Prostaglandins in asthma and allergic diseases

Abstract

Prostaglandins are synthesized through the metabolism of arachidonic acid via the cyclooxygenase pathway. There are five primary prostaglandins, PGD₂, PGE₂, PGF₂, PGI₂, and thromboxane B₂, that all signal through distinct seven transmembrane, G-protein coupled receptors. The receptors through which the prostaglandins signal determines their immunologic or physiologic effects. For instance, the same prostaglandin may have opposing properties, dependent upon the signaling pathways activated. In this article, we will detail how inhibition of cyclooxygenase metabolism and regulation of prostaglandin signaling regulates allergic airway inflammation and asthma physiology. Possible prostaglandin therapeutic targets for allergic lung inflammation and asthma will also be reviewed, as informed by human studies, basic science, and animal models.
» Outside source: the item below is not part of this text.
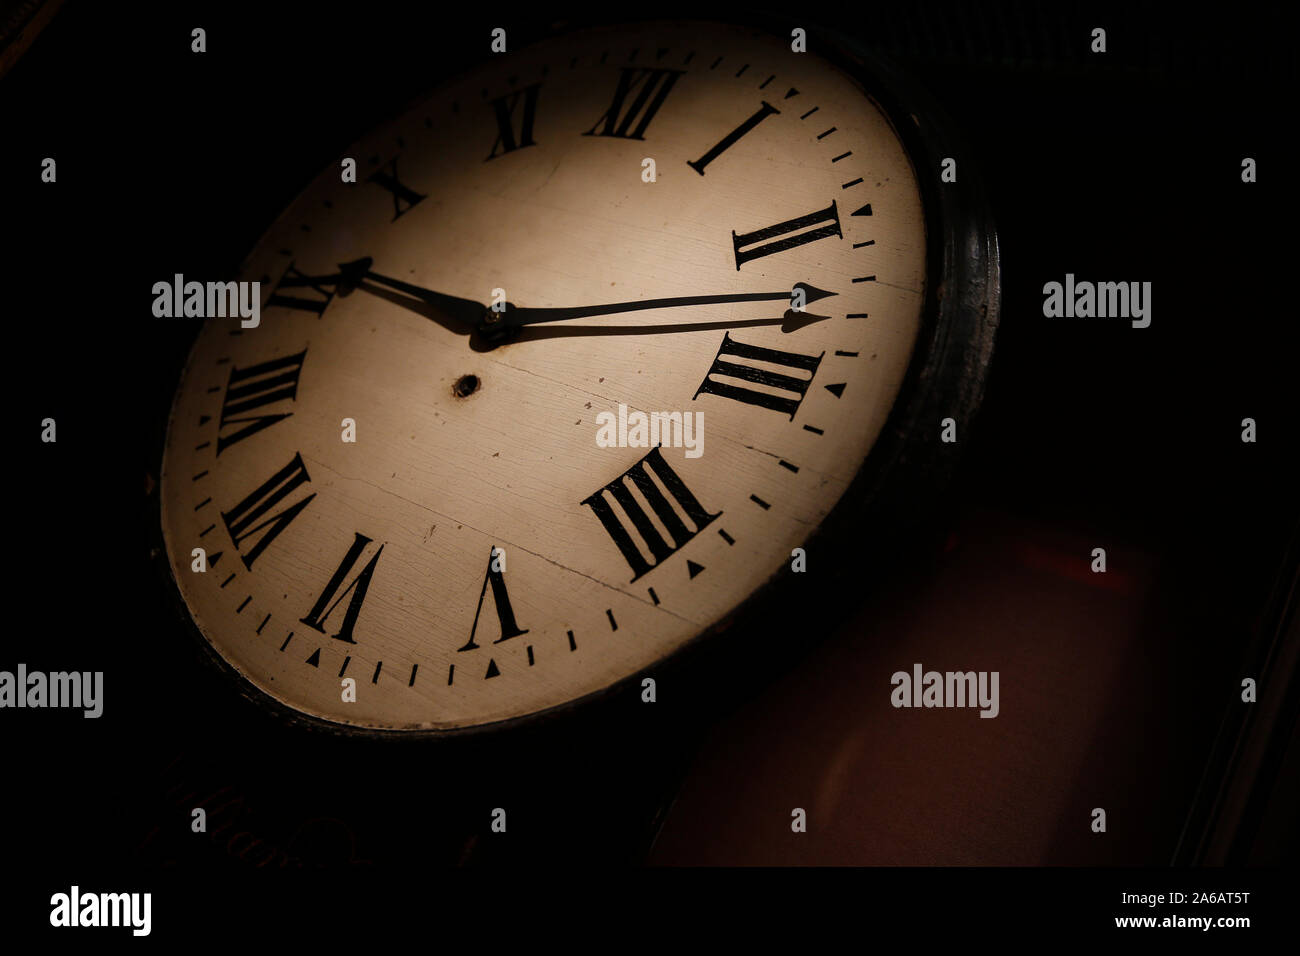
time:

Keywords: Allergy; Asthma; Cyclooxygenase; Lung; Prostaglandin.

Figure 1.

Synthesis of prostaglandins. Arachidonic acid is metabolized by the cyclooxygenase enzymes sequentially to PGG₂ and then PGH₂. The individual prostaglandin synthases convert PGH2 into the five primary prostanoids, PGD₂, PGE₂, PGF_2α, PGI₂, and TXA₂. Each of these prostanoids signal through distinct G protein coupled receptors (GPCR).

Figure 2.

PGD₂ signals through two GCPR, termed DP₁ and DP₂. PGD₂ signaling through DP₁ increases cAMP, while signaling through DP2 decreases cAMP.

Figure 3.

PGE₂ signals through four GCPR, termed EP₁, EP₂, EP₃, and EP₄. Signaling through EP₁ increases intracellular Ca²⁺, signaling through EP₂ increases cAMP, signaling through EP₃ decreases cAMP, and signaling through EP₄ increases cAMP.

Figure 4.

PGF_2α signals through FP to increase intracellular Ca²⁺. PGI₂ signaling through IP increases cAMP. TXA₂ signaling through TP_α increases cAMP, while signaling through TP_β decreases cAMP.